Krishna adds the theme suggests there will be efforts to explore ways in which the Basel Convention could be used to turn wastes into valuable resources, so as to create business and job opportunities, while protecting human health, livelihood, and the environment. This, he alleges, is being done under the influence of countries like the US, Germany, the UK, Australia, Canada, South Korea and Japan. More specifically, the meeting is being held at the behest of the US Chamber of Commerce, the world’s largest business federation, representing the interests of more than three million businesses, the International Chamber of Commerce, the US Institute of Scrap Recycling Industries and the Bureau of International Recycling, the international trade federation representing the world’s recycling industry.
India allowed itself to become dumping ground
CoP 1: India's position at the first Basel Convention meeting had been that the developed countries should keep their own hazardous waste. The then head of the Indian delegation, A Bhattacharja, had said: "You industrial countries have been asking us to do many things for the global good—to stop cutting down our forests, to stop using your CFC's. Now we are asking you to do something for the global good: keep your own waste."
CoP 2, 1994: India stood firm. It advocated a ban on all hazardous waste exports from OECD countries to non-industrialized countries like India.
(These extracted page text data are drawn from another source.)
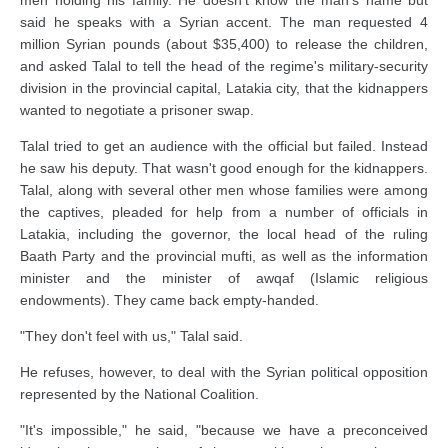
said he speaks with a Syrian accent. The man requested 4
million Syrian pounds (about $35,400) to release the children,
and asked Talal to tell the head of the regime's military-security
division in the provincial capital, Latakia city, that the kidnappers
wanted to negotiate a prisoner swap.
Talal tried to get an audience with the official but failed. Instead
he saw his deputy. That wasn't good enough for the kidnappers.
Talal, along with several other men whose families were among
the captives, pleaded for help from a number of officials in
Latakia, including the governor, the local head of the ruling
Baath Party and the provincial mufti, as well as the information
minister and the minister of awqaf (Islamic religious
endowments). They came back empty-handed.
"They don't feel with us," Talal said.
He refuses, however, to deal with the Syrian political opposition
represented by the National Coalition.
"It's impossible," he said, "because we have a preconceived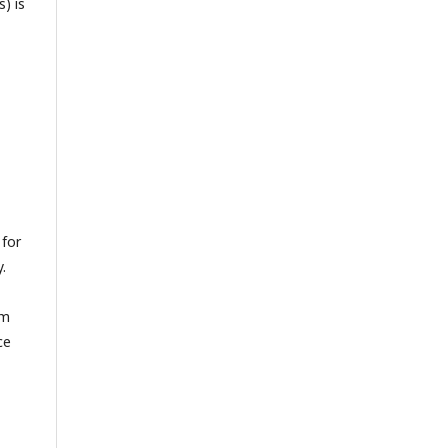
) is
 for
.
om
ce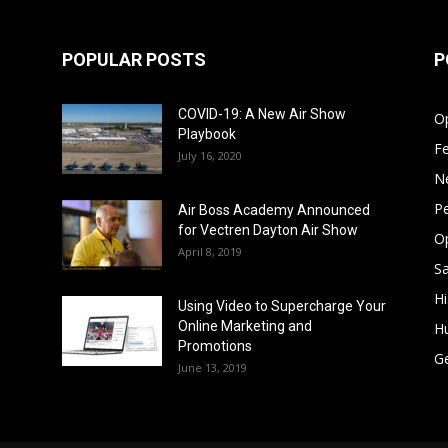
POPULAR POSTS
P
COVID-19: A New Air Show
Op
Playbook
F
July 16, 2020
N
Pe
Air Boss Academy Announced
for Vectren Dayton Air Show
O
April 8, 2019
Sa
Hi
Using Video to Supercharge Your
Online Marketing and
H
Promotions
G
June 13, 2019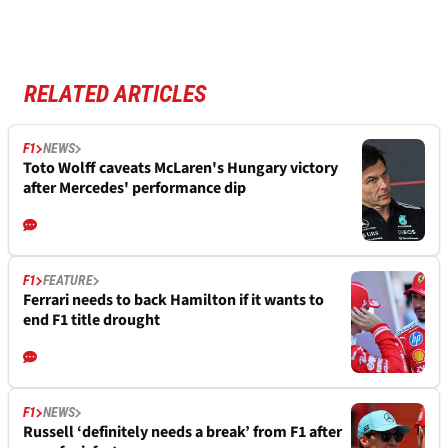
RELATED ARTICLES
F1
NEWS
Toto Wolff caveats McLaren's Hungary victory
after Mercedes' performance dip
F1
FEATURE
Ferrari needs to back Hamilton if it wants to
end F1 title drought
F1
NEWS
Russell ‘definitely needs a break’ from F1 after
Cop 3, 1995: India was influenced by the US and Australia and revised its position. India announced that it was reconsidering its position on the Basel Ban and with it came the then union environment minister Kamal Nath's regressive statement: "We are against environmentally unfriendly recycling. We are not against the movement of waste, provided the recipient has adequate equipment, facility and the proper process to deal with it." This was a direct assault on the intent of the Basel Convention. It was the first nail in the coffin. Consequently, India did not ratify the Ban Amendment to the Basel Convention, which could have stopped the import of hazardous waste and stopped India from becoming a leading dumping ground.
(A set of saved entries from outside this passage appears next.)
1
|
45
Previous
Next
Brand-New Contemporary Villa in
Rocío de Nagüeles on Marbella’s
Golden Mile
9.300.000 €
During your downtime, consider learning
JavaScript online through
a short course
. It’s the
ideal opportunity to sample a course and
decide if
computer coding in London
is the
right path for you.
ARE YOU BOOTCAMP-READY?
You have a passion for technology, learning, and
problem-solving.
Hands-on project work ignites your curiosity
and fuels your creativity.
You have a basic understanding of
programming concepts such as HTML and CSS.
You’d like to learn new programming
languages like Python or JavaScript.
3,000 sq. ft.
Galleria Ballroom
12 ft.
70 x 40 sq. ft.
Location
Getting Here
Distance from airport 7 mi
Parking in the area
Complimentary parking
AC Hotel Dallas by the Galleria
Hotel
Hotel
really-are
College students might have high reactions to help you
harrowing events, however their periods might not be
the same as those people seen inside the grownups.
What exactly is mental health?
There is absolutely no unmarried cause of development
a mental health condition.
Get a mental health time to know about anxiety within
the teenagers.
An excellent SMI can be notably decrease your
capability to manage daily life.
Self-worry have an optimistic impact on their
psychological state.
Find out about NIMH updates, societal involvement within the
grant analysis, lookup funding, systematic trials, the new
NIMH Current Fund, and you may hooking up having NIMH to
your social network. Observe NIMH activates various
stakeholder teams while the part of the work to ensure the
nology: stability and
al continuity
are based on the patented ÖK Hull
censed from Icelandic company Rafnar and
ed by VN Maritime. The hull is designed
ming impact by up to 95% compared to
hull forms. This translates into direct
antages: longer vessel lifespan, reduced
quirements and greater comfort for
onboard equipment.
Trade agreements circumvent Basel treaty
The US Government and the International Chamber of Commerce (ICC) have been instrumental in outwitting the UN ban on hazardous waste trade by entering bilateral Free Trade Agreements with countries. In one of its position paper on the Basel Convention, ICC has even called for the ban on hazardous waste to be stopped by the World Trade Organization because it is trade disruptive. This undermines the customary environmental law principles.
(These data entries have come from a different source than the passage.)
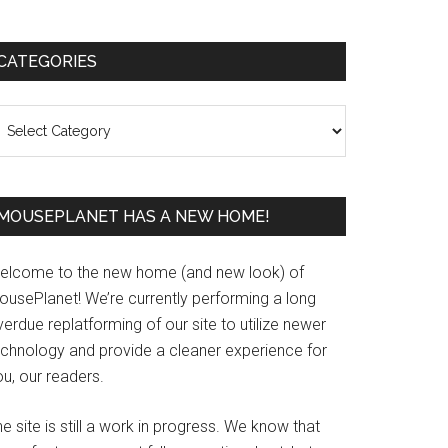
Primary
CATEGORIES
Sidebar
ategories
MOUSEPLANET HAS A NEW HOME!
elcome to the new home (and new look) of
ousePlanet! We’re currently performing a long
erdue replatforming of our site to utilize newer
echnology and provide a cleaner experience for
u, our readers.
e site is still a work in progress. We know that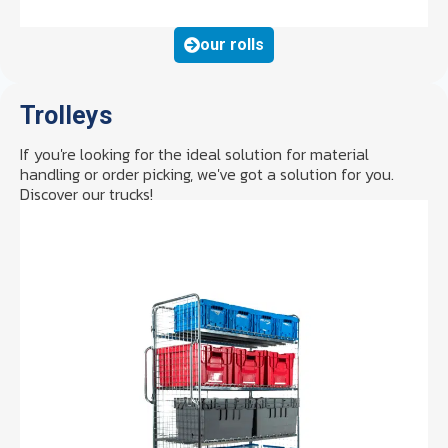
our rolls
Trolleys
If you're looking for the ideal solution for material
handling or order picking, we've got a solution for you.
Discover our trucks!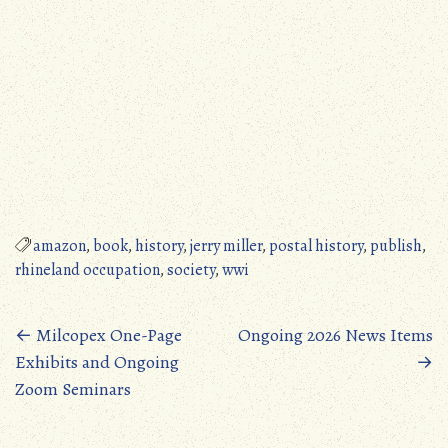
amazon
,
book
,
history
,
jerry miller
,
postal history
,
publish
,
rhineland occupation
,
society
,
wwi
Posts
←
Milcopex One-Page
Ongoing 2026 News Items
Exhibits and Ongoing
→
navigation
Zoom Seminars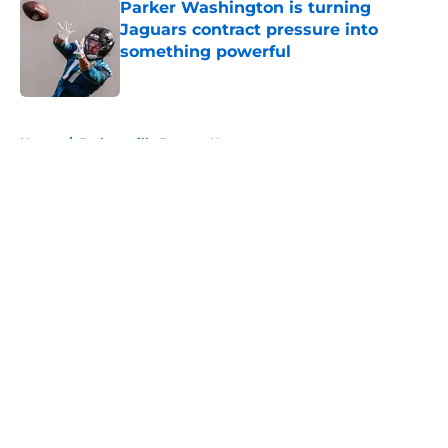
Parker Washington is turning
Jaguars contract pressure into
something powerful
Published by on Invalid Date
5 related articles loaded
Home
/
Jacksonville Jaguars News
About
Openings
Contact
Our 300+ Sites
Mobile Apps
FanSided Daily
Pitch a Story
Privacy Policy
Terms of Use
Cookie Policy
On the list of tasks expected to be carried out in this meeting is cooperation with the International Maritime Organization (IMO) and the analysis on the application of the Basel Convention to wastes generated on board ships. There have been speculations surrounding the IMO replacing Basel Convention. But those who track the Basel Convention closely feel that it is regressive and that it has been condemned not just by environmental groups but also most ship-breaking industries across the world. IMO guidelines suggested that the ultimate responsibility of cleaning up a contaminated ship would lie on the communities of workers and their families working in the ship recycling facilities.